Your goal
In the listing below, count each line that contains "patrimonio". The reply is that count and nothing else.

= Beginning of Section =

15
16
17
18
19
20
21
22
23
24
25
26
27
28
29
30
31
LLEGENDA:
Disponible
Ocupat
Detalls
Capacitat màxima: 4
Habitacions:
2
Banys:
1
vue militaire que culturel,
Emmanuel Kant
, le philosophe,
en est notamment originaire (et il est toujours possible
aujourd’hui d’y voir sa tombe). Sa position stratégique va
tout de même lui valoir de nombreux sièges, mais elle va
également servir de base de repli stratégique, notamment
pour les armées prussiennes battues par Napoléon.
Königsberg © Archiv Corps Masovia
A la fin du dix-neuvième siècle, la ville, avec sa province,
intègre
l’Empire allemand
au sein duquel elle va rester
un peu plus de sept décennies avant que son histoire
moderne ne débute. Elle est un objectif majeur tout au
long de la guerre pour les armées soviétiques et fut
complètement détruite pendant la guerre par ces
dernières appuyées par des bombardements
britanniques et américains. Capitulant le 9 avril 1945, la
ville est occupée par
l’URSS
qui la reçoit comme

= End of Section =
= Beginning of Section =

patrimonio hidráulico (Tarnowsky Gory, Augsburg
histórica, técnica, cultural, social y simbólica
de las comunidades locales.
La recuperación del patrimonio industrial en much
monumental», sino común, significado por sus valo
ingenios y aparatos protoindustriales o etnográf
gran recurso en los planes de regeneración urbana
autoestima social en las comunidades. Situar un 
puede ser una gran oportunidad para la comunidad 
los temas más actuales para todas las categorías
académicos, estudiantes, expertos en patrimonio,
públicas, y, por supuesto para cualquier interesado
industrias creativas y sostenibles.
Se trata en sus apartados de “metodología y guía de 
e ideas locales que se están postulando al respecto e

= End of Section =

Result
3